莉奈はそのナイフを玲から奪い取って構えたまま女に突き進んだ。女はその刃先をとっさに交わした。同時に女を庇った父親の腹に刺さった。父親は崩れながら、ナイフを刺したのが自分の娘だと気付いた。

「莉奈…どうしてここに…」

「パパ…あんな女をなんで庇うのよ!」

 莉奈は逃げる女を追った。あっと言う間に追い付いて揉み合いになった。莉奈の腹部にナイフが刺さっていた。

「正当防衛よ…あんたが悪いのよ」

 そう言って女は逃げ去った。 “これも…違うじゃない”…莉奈はそのまま崩れた。そしてあの時と同じように遠ざかる女の姿が闇に消えた。莉奈はそのまま息絶えて目覚めなかった。

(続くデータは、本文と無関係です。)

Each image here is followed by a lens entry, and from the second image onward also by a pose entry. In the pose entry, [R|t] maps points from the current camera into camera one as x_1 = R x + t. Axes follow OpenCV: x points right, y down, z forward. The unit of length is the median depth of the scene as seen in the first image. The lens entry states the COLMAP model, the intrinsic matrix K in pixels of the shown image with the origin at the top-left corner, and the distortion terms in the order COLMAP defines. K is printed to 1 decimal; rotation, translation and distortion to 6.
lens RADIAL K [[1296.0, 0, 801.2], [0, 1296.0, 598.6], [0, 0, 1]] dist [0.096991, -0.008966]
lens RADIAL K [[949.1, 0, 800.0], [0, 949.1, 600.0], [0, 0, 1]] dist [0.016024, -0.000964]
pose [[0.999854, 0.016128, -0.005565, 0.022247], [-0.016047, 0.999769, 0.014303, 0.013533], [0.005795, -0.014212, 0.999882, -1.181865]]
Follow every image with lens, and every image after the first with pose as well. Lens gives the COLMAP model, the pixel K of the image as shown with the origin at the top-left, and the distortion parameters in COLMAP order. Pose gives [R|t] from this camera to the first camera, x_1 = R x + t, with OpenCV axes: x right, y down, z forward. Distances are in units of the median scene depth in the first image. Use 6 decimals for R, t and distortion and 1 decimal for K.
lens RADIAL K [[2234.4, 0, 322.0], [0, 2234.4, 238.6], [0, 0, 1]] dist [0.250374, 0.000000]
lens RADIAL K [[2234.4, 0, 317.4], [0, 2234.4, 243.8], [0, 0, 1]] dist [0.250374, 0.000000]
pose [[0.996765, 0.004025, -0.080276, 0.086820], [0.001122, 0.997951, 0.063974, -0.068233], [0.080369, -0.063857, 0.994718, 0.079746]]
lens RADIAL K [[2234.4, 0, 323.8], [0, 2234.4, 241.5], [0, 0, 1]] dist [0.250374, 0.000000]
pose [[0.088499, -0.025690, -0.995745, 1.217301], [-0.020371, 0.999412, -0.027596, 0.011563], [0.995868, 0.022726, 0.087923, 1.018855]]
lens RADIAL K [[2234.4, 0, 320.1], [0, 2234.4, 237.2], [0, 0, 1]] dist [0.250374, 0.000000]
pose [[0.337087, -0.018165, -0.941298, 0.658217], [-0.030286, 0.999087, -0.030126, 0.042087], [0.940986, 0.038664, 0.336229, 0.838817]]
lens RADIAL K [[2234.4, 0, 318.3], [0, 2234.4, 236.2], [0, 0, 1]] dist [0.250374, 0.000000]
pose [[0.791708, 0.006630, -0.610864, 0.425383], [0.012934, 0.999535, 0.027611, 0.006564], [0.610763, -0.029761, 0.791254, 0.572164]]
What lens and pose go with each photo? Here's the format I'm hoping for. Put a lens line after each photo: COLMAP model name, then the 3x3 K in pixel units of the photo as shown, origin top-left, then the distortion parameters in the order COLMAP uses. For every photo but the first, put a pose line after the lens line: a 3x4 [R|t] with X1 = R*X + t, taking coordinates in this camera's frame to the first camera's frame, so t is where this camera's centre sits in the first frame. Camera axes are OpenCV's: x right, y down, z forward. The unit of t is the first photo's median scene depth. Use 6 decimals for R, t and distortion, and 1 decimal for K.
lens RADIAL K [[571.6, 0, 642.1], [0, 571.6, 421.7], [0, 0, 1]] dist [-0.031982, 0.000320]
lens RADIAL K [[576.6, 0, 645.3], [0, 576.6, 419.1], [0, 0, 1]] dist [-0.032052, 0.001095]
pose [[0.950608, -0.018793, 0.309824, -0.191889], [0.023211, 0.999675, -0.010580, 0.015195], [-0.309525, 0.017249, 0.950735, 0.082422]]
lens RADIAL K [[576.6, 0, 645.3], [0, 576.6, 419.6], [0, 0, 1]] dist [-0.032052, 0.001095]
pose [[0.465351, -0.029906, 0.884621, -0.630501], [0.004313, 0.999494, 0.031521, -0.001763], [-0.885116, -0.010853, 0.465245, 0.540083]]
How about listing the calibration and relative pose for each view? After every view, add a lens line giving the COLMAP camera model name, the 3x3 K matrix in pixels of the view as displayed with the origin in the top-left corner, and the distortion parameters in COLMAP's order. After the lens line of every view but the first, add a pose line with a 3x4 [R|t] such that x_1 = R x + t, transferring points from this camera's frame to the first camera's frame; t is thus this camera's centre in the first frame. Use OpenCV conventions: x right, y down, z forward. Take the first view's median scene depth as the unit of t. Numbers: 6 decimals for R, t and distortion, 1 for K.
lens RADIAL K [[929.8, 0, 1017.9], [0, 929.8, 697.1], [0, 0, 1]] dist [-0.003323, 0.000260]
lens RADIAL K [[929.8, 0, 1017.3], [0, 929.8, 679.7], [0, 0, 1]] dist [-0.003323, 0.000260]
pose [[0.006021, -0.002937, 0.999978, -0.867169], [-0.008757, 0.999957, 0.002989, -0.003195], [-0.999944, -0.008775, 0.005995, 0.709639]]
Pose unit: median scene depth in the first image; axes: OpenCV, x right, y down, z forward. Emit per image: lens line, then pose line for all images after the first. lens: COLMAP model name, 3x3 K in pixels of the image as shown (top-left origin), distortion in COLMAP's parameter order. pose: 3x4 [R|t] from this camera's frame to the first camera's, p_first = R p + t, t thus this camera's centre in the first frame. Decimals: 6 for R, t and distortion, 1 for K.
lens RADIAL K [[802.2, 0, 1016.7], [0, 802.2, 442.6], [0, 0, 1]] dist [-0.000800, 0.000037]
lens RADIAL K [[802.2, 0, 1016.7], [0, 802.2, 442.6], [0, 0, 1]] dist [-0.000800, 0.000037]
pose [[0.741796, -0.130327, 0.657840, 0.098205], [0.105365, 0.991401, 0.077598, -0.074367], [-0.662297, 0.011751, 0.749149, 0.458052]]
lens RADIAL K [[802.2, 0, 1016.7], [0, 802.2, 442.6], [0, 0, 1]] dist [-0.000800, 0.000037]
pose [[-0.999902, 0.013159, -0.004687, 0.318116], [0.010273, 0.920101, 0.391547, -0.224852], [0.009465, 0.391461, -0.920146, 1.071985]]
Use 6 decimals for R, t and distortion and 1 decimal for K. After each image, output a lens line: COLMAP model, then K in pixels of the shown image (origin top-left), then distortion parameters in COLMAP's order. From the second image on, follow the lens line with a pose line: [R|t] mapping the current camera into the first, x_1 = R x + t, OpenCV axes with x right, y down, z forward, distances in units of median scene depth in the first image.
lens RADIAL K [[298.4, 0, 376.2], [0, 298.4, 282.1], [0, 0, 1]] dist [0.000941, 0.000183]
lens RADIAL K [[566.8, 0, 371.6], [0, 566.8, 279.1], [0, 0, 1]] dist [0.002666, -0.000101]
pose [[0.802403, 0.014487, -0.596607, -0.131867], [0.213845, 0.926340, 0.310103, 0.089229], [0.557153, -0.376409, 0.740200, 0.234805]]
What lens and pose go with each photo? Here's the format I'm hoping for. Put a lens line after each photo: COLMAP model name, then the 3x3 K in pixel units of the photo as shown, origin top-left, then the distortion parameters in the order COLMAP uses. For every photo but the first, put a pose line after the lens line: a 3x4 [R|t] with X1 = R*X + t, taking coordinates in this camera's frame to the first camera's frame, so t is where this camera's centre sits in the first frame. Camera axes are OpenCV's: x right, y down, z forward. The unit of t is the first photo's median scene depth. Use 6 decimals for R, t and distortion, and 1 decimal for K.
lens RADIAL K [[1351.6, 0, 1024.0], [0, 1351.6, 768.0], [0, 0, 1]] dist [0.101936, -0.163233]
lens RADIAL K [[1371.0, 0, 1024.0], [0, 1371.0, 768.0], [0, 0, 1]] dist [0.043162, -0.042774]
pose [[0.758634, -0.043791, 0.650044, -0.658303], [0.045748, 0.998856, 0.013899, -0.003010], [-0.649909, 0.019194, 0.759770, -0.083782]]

 翌日、教室の莉奈の机には花が手向けられていた。何もなかったように堺の授業が続けられていた。後ろの席の玲が視線を感じて振り向くと、朋子と目が合った。氷のような冷たい目をしたその口元が動いて何かを語っていた。“あなたも今日、自殺するのよ” と聞こえた気がして玲は慌てて目を逸らした。その日以来、玲は朋子に会うと“その声”が聞こえて来た。そして、何日後かには玲の姿が学校から消え、残党グループ自体が崩壊した。玲のいじめ仲間の藤森澄香は転校して行った。転校先では引籠りとなった。澄香にも朋子の“あなたも今日、自殺するのよ”という声が聞こえ続けていた。


 杏奈と朋子が通う校舎への並木道の地面には、時折思い出したように鳴く蝉が転がっていた。